Bye, bye agobiosto. La propietaria de un restaurante comenta que han hecho un 30 por ciento menos de caja que el año pasado. El encargado de un supermercado manifiesta que ellos han facturado un 38 por ciento más que la temporada pasada. Varios vendedores ambulantes se quejan porque las compras han ido más flojas de lo que esperaban. Y el personal de servicios protesta, con razón, porque vaya como vaya la temporada ellos siguen currando como mulas para tirar de ese gran negocio, ¿único?, que es el Turismo. Nada nuevo bajo el sol en mi bella Menorca, pensó María mientras apuraba la bolsa de almendras garrapiñadas que se había comprado en la feria del pueblo.
La única novedad fue ver que en esta isla del Mediterráneo también se atropellan canguros, como si estuviéramos en la gran Australia y pudiéramos saludar por la calle a Cocodrilo Dandy (vaya referente más viejuno que me he buscado). Parece que hay un señor que colecciona animales exóticos por la zona de Mercadal y los pobres marsupiales se escapan y mueren bajo las ruedas de algún coche, flipa con los caprichos de algunos.
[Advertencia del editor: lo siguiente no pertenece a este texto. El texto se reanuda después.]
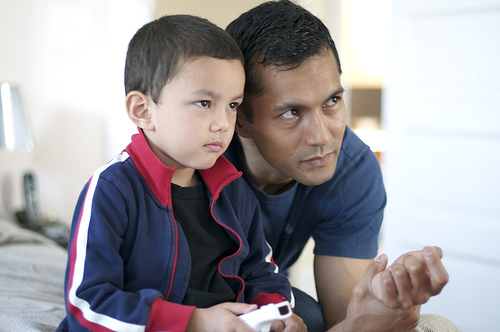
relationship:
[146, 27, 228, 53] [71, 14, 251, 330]
brunette young child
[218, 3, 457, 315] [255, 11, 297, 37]
man haired black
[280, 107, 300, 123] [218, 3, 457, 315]
eye of a man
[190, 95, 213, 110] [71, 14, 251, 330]
eye of a boy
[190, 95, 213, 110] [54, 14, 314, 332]
eye of a child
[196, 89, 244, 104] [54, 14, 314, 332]
eyebrow of a child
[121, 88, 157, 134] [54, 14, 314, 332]
ear of a child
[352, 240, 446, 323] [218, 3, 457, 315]
hand of a man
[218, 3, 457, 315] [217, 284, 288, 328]
man playing wii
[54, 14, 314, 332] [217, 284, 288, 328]
child play wii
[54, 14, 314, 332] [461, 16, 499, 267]
child staring at tv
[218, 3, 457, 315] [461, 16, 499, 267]
man staring at tv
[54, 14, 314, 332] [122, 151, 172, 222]
child in blue and red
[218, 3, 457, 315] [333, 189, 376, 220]
man in blue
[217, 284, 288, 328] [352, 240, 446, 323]
wii in hand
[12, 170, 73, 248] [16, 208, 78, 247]
telephone in its handset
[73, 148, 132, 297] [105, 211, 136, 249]
stripe on blue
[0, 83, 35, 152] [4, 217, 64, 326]
lampshade next to bed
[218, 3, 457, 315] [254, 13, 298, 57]
man has hair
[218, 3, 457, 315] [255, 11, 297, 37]
man hair black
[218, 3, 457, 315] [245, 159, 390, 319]
man wearing a shirt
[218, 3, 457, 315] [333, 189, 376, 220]
man shirt blue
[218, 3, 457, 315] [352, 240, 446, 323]
man holding wrist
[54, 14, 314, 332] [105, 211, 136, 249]
child wearing blue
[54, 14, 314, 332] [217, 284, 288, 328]
child holding remote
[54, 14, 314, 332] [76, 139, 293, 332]
child wearing jacket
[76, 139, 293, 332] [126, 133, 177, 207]
jacket with red trim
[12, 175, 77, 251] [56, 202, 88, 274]
telephone on table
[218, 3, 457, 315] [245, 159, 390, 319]
man wearing shirt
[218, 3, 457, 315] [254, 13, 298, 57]
man with hair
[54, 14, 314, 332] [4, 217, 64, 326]
child sitting on a bed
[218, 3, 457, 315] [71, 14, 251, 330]
man and child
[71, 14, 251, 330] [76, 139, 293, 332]
child wearing a jacket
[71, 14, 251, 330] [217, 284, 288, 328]
child playing wii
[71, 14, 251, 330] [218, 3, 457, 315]
child and man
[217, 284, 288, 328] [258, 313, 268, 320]
wii remote white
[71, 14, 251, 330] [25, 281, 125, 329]
child sitting down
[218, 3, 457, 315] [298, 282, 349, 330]
man sitting down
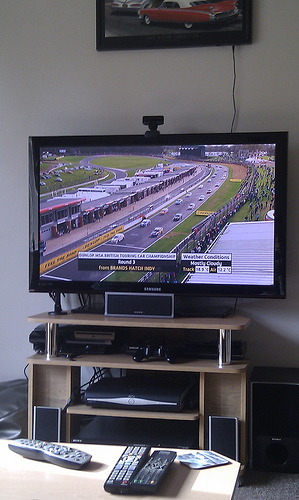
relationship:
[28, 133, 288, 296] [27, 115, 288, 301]
frame on television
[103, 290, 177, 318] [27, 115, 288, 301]
speaker under television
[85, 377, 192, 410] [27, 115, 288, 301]
box under television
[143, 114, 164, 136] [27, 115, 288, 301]
camera on top of television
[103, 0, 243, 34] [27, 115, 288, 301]
picture above television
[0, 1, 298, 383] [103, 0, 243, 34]
wall under picture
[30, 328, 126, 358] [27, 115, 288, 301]
system under television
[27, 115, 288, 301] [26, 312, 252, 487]
television on center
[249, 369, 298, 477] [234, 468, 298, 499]
speaker on carpet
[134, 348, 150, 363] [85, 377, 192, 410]
controller above box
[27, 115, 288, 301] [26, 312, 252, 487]
television on a center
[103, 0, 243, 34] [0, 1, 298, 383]
picture on wall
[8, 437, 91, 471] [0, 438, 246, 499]
remote on table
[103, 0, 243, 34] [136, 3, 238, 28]
picture with red car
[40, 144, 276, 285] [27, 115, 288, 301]
game on television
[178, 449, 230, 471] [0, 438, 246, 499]
coaster on table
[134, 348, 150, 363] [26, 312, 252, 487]
controller on center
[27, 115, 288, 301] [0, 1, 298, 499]
television in room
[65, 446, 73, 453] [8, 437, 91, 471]
button on remote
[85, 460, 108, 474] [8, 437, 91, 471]
shadow next to remote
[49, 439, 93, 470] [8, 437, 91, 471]
head of remote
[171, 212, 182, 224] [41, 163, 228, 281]
car on road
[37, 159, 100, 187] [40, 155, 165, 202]
people in grass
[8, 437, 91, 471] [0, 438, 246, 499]
remote on a table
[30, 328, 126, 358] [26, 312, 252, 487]
system on a center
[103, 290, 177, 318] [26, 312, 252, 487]
speaker on a center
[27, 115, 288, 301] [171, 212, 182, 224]
television with car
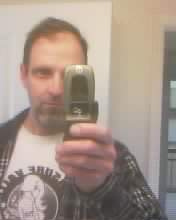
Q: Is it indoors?
A: Yes, it is indoors.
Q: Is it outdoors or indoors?
A: It is indoors.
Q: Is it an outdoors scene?
A: No, it is indoors.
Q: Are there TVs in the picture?
A: No, there are no tvs.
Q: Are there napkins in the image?
A: No, there are no napkins.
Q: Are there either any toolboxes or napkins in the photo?
A: No, there are no napkins or toolboxes.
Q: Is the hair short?
A: Yes, the hair is short.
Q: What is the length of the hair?
A: The hair is short.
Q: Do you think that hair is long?
A: No, the hair is short.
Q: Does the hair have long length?
A: No, the hair is short.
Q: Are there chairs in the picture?
A: No, there are no chairs.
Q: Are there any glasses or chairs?
A: No, there are no chairs or glasses.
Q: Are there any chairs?
A: No, there are no chairs.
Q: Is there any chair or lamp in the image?
A: No, there are no chairs or lamps.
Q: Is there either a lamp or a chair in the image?
A: No, there are no chairs or lamps.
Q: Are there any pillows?
A: No, there are no pillows.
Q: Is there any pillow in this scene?
A: No, there are no pillows.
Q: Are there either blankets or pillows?
A: No, there are no pillows or blankets.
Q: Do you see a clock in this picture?
A: No, there are no clocks.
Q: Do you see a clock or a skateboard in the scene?
A: No, there are no clocks or skateboards.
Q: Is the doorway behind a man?
A: Yes, the doorway is behind a man.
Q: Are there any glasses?
A: No, there are no glasses.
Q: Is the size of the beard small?
A: Yes, the beard is small.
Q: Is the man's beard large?
A: No, the beard is small.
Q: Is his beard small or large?
A: The beard is small.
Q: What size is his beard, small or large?
A: The beard is small.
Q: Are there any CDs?
A: No, there are no cds.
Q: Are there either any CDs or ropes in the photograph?
A: No, there are no CDs or ropes.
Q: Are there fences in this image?
A: No, there are no fences.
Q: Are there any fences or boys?
A: No, there are no fences or boys.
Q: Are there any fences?
A: No, there are no fences.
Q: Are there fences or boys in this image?
A: No, there are no fences or boys.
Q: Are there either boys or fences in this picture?
A: No, there are no fences or boys.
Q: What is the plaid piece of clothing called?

En esas estaba María, viendo como se despide el verano con la cantinela repetida de la necesidad de alargar la temporada, de la falta de aparcamientos en pueblos y playas, o de las molestas obras que nunca acaban en plazo, cuando vio venir a lo lejos a Toni, Andrea, Tomás y a Julia, ¡joder! la pandilla reunida de nuevo después de más de diez años, el corazón le iba a mil.
Cuando eran jóvenes en ese mismo sitio, detrás de los coches de choque, en un pequeño muro blanco que rodea el polideportivo del pueblo, habían jurado cuidarse los unos a los otros pasase lo que pasase. Cuando la adolescencia apenas les rozaba se sentían como los protagonistas de las novelas de «Los Cinco», de Enid Blyton, corriendo las mismas aventuras, solo les faltaba el perro. Se habían conocido en el colegio, porque en el patio hacían piña para protegerse. Toni siempre luchando con su peso. Andrea con sus gafas de culo de botella soñando con cambiar el mundo. Tomás con el pelo bien rojo y llenito de pecas. Julia tímida, acosada y agobiada, porque siempre fue muy guapa. Y María, con el pelo muy negro y dos grandes trenzas que enmarcaban su cara redonda como una luna llena.
Mientras otros discuten sobre si los huesos del dictador genocida deberían ir a una cuneta anónima, o a casa de algún general que lo defiende y apoya. Y mientras el mundo giraba con sus miles de problemas y sus gotas de sana locura, ellos estaban listos para el abrazo. Desde que Julia se libró de la alimaña que la maltrataba golpeándole la cabeza con una absurdo busto de Julio César, todos habían recuperado su juramento de juventud, y para celebrar la absolución de Julia allí estaban, a punto de reunirse en el sitio donde empezó todo, y no olvidar nunca más que nada hay más importante que la amistad, nada.
María temía que el abrazo le rompiera el pecho, la emoción la desbordaba. Pero bastó que Toni y Tomás dijeran al unísono; «Pero qué ha pachao», para que la risa más abierta se uniera al abrazo más intenso y sincero. Cómo echaban todos de menos esa pésima imitación que hacían los chicos de los payasos, que consistía básicamente en decirlo todo con la «ch». Los pachachos han vuelto y está vez para quedarse. Los cinco cenarán juntos, el final del verano será algo menos triste, y el resto de sus vidas algo más verdadera, emocionante y divertida. Feliz último jueves de agosto, queridos lectores.